__DATA UNDER STUDY__:

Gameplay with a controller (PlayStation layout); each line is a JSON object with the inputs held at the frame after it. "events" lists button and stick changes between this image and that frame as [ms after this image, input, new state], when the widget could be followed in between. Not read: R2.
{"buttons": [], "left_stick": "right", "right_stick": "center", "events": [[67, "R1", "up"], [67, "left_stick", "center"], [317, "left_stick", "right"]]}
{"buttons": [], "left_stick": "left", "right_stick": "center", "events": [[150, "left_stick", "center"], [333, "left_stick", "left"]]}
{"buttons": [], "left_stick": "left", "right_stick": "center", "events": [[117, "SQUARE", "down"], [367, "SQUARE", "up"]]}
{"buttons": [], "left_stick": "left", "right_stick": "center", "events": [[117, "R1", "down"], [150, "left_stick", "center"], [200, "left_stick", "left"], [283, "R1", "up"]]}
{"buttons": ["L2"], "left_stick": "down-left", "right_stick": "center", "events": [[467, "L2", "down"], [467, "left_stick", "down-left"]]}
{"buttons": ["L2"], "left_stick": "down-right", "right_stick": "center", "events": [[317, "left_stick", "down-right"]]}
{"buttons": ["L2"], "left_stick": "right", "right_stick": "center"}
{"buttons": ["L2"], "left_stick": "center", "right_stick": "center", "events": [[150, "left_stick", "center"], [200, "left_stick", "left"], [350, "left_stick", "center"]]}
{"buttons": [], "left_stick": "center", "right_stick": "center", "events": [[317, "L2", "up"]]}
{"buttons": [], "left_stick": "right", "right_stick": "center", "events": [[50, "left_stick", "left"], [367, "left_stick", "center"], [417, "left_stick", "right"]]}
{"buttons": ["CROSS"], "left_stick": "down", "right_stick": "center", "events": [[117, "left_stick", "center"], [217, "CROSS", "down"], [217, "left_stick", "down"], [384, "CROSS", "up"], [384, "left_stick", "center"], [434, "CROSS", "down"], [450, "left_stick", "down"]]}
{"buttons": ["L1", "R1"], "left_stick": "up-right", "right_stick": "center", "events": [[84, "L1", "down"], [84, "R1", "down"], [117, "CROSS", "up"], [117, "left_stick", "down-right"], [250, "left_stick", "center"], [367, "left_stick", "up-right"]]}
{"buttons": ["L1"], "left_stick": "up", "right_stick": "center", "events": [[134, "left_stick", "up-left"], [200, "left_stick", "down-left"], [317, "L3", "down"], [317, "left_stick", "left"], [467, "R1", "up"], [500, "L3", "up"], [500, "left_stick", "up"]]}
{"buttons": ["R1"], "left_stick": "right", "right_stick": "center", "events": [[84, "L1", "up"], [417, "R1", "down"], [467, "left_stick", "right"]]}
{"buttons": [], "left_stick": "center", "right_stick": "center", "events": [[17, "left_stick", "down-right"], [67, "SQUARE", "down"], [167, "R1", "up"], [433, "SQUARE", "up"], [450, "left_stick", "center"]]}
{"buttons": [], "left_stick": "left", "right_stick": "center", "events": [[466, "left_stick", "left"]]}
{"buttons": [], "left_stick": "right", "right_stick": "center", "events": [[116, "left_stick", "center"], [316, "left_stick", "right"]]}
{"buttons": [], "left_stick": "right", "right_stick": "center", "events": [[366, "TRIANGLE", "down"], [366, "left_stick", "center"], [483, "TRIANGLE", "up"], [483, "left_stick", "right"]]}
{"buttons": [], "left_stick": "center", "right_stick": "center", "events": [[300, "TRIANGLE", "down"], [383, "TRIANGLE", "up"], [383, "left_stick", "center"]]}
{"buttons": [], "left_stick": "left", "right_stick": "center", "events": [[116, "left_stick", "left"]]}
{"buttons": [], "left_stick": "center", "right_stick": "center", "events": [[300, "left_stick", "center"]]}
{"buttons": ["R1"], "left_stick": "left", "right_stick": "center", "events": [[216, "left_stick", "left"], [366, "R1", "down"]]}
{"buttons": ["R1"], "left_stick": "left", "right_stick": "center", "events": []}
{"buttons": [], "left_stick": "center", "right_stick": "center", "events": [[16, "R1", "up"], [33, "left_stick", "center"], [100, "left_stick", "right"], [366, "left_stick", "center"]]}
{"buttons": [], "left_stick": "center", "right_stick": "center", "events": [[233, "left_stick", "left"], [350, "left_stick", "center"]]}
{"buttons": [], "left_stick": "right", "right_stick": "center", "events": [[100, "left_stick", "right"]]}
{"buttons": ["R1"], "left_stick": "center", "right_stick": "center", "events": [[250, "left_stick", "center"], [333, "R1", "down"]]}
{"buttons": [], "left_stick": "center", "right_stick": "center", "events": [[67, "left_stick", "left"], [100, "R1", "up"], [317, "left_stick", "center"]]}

__EXERCISE__: Above are the entries; copy every line among them that contains the word "TRIANGLE".

__ANSWER SECTION__:
{"buttons": [], "left_stick": "right", "right_stick": "center", "events": [[366, "TRIANGLE", "down"], [366, "left_stick", "center"], [483, "TRIANGLE", "up"], [483, "left_stick", "right"]]}
{"buttons": [], "left_stick": "center", "right_stick": "center", "events": [[300, "TRIANGLE", "down"], [383, "TRIANGLE", "up"], [383, "left_stick", "center"]]}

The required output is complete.